Commercial Clinical Trials Unit

The Commercial Clinical Trials Unit was set up specifically to assist start up and established companies to graduate their products through the various stages of the commercial pipeline. The work typically involves evaluating early commercial prototypes or undertaking clinical trials of finalised commercial prototypes. The CLII CCT undertakes work in any branch of respiratory or general medicine but is particularly focussed on devices related to pulmonology and infectious diseases. The CLII Clinical Trials Units has one-stop specialist expertise that incorporates obtaining ethical approvals, obtaining local and South African MCC regulatory approvals, and exporting samples. It also has clinical expertise in designing phase I, II and phase III studies. Statistical analysis and manuscript publication services are also provided. Thus, the Commercial Clinical Trials Unit offers a “one-stop” service for commercial companies wanting to undertake prototype evaluation or clinical trials. The UCT Lung Institute has its own clinical profiling, financial, and human resources infrastructure that is savvy in dealing with commercial contracts and IP issues. The CCT also provides comprehensive data management services and all clinical staff are GCP and GLP trained and can conduct research studies to highest ethical and regulatory standards including those benchmarked by the South African Medicines Control Council, the EMA, and the FDA. The Unit also has a globally recognised publication track record. The CCT has a well-developed recruitment network extending from Groote Schuur Hospital, to district hospitals, to level 1 primary care facilities, and to more than 100 primary care clinics in the Cape Metropole area.
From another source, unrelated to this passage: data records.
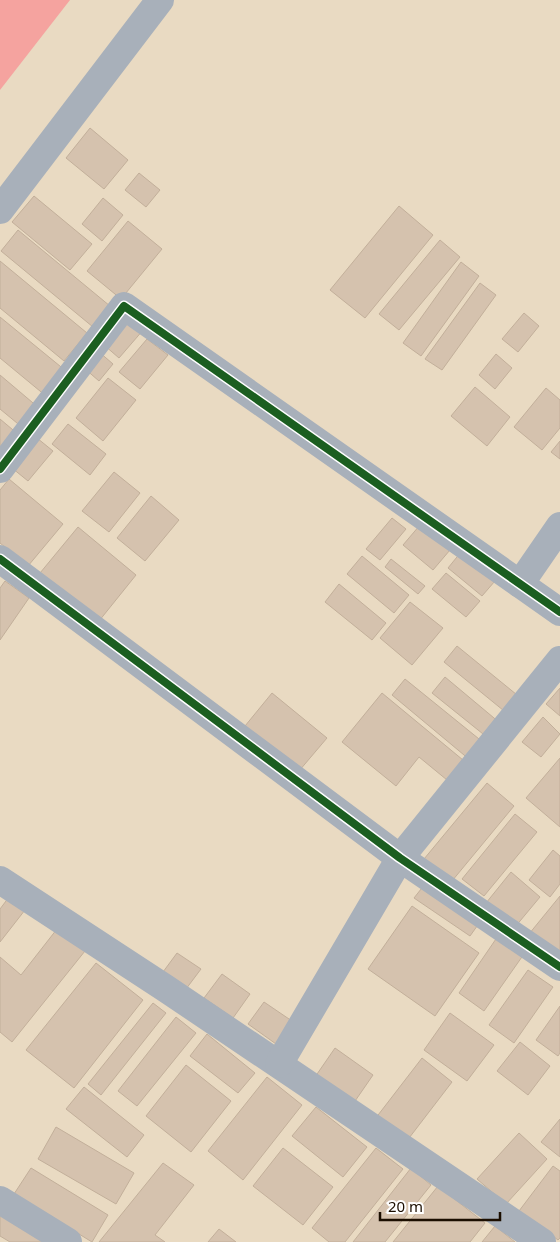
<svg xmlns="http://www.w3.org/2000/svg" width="560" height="1242" font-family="'Noto Sans',sans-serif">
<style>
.water{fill:#f5a39f}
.building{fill:#d5c2ae;stroke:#c2af9a}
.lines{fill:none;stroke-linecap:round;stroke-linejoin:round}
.minor{stroke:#a8b0ba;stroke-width:28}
.cycleway-casing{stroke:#fff;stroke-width:11}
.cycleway{stroke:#1b5e20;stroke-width:8}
</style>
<rect width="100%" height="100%" fill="#e9dac2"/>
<polygon class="water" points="0,0 70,0 0,90"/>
<g class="building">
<polygon points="90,128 128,160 104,189 66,158"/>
<polygon points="139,173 160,190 146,207 125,190"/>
<polygon points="34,196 92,244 70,270 12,222"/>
<polygon points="103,198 123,215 102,241 82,224"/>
<polygon points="399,206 433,235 365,318 330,290"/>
<polygon points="128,221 162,249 121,299 87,271"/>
<polygon points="18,230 110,306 93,327 1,251"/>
<polygon points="440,240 460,257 399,330 379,314"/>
<polygon points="0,261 87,333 64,361 0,308"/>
<polygon points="461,262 479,276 421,356 403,343"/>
<polygon points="480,283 496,295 442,370 425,359"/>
<polygon points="524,313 539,326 518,352 502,339"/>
<polygon points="128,316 144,329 119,358 104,345"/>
<polygon points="0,317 66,371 46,396 0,358"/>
<polygon points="147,339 168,355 140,389 119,372"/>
<polygon points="98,351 113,364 99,381 84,368"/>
<polygon points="496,354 512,368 495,389 479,375"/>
<polygon points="0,375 39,408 23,428 0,409"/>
<polygon points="108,378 136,400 103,441 76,418"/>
<polygon points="475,387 510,417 487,446 451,416"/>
<polygon points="546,388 560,400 560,428 542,450 514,427"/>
<polygon points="0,419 19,435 0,456"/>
<polygon points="68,424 106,454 90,475 52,444"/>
<polygon points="37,438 53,451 28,481 12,468"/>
<polygon points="560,441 560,459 551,452"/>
<polygon points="114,472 140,493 109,532 82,511"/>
<polygon points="9,479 63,524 28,566 0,543 0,490"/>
<polygon points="151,496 179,520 145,561 117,538"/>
<polygon points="392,518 406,529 380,560 366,549"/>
<polygon points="420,525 450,550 433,570 403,545"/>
<polygon points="78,527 136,575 99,621 40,573"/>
<polygon points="461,552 495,581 482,596 448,568"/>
<polygon points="362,556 409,595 394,613 347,574"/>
<polygon points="391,559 425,586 418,594 385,567"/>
<polygon points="446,573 480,601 466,617 432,589"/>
<polygon points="5,581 29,598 0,640 0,588"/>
<polygon points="339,584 386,623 372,640 325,602"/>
<polygon points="410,602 443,628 412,665 380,638"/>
<polygon points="457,646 522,699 509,715 444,662"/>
<polygon points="445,677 500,723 488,738 432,693"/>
<polygon points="405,679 484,743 470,760 392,695"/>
<polygon points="560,688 560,716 546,704"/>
<polygon points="272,693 327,738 299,771 245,726"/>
<polygon points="382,693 463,760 447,780 419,757 396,786 342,742"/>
<polygon points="543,717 560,734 541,757 522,742"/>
<polygon points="560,758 560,827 526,798"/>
<polygon points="487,783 514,806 452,881 424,859"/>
<polygon points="515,814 537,832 484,896 462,879"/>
<polygon points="553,850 560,856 560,884 550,897 529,880"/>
<polygon points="511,872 540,897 515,927 486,903"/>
<polygon points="425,884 480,922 470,936 414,898"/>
<polygon points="560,896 560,959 529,934"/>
<polygon points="9,897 25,910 0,942 0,909"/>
<polygon points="412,906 479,953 435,1016 368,969"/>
<polygon points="57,929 85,951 12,1042 0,1032 0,957 21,975"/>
<polygon points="498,936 524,954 484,1011 459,993"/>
<polygon points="177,953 201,969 186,989 163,972"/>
<polygon points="96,963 143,1000 74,1088 26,1050"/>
<polygon points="528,970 553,987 514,1043 489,1025"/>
<polygon points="222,974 250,994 233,1018 204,998"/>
<polygon points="264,1002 292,1021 276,1044 248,1024"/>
<polygon points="153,1003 166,1013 101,1095 88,1084"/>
<polygon points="560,1006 560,1053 558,1056 536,1040"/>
<polygon points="450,1013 494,1045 467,1081 424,1050"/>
<polygon points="176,1017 196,1033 137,1106 118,1091"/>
<polygon points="207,1034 255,1073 238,1093 190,1056"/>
<polygon points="520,1042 550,1066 528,1095 497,1071"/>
<polygon points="335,1048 373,1075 353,1104 315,1077"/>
<polygon points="422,1058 452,1082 406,1142 375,1119"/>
<polygon points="186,1065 231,1101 191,1152 146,1116"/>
<polygon points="267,1077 302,1105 243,1180 208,1151"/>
<polygon points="84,1087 144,1135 127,1157 66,1109"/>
<polygon points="316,1107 367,1147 343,1177 292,1136"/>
<polygon points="560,1119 560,1157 541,1142"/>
<polygon points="56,1127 134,1173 116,1204 38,1159"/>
<polygon points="519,1133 547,1159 506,1204 477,1179"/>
<polygon points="283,1148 333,1187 303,1225 253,1186"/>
<polygon points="376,1148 403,1169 345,1242 329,1242 312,1228"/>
<polygon points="163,1163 194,1185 155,1235 165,1242 99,1242"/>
<polygon points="553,1166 560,1171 560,1238 558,1240 519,1211"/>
<polygon points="31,1168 108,1215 92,1242 14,1194"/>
<polygon points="411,1168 431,1185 385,1242 353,1242"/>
<polygon points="438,1186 485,1223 470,1242 393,1242"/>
<polygon points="0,1210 56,1242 10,1242 0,1236"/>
<polygon points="495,1226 515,1242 482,1242"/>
<polygon points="219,1229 236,1242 208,1242"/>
</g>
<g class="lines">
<g class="minor">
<polyline points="0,210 160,0"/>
<polyline points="0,469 124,306 560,612"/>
<polyline points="0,559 400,858 560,967"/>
<polyline points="520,584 560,526"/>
<polyline points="0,880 165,988 542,1242"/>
<polyline points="279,1064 400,858 560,660"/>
<polyline points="0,1200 68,1242"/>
</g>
<defs>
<g id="cycleway">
<polyline points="0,469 124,306 560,612"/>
<polyline points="0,559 400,858 560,967"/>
</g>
</defs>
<use href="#cycleway" class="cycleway-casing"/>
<use href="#cycleway" class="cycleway"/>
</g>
<path d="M380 1212v8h120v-8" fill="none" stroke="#1b0e00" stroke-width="2.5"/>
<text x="388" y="1212" font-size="15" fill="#1b0e00" stroke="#ffffff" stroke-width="4" paint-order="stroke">20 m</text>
</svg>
Clinical trials or relevant evaluations have been undertaken in a host of diseases including tuberculosis, ventilator-associated pneumonia, community acquired pneumonia, obstructive sleep apnoea, asthma, pulmonary thromboembolic disease, pulmonary hypertension, cystic fibrosis, and breast cancer. The CCT also has access to state of the art laboratory facilities, which can undertake a host of immunological and molecular biological studies. The laboratories perform cell culture using human cells, including those from the lung, antigenic challenge experiments, can develop immunoassays, undertake antibody generation and purification, has a 9-colour cytometric capability, can undertake cell proliferation studies, ELISPOT assays, confocal microscopy, and has its own biosafety category 3 laboratory. A host of molecular biological studies can also be undertaken including real-time PCR, RNA extraction and profiling, and next generation sequencing of DNA and RNA.

Thus, in summary, the CLII CCT has a fully GCP-trained clinical and data management team, and access to an excellent recruitment and laboratory infrastructure.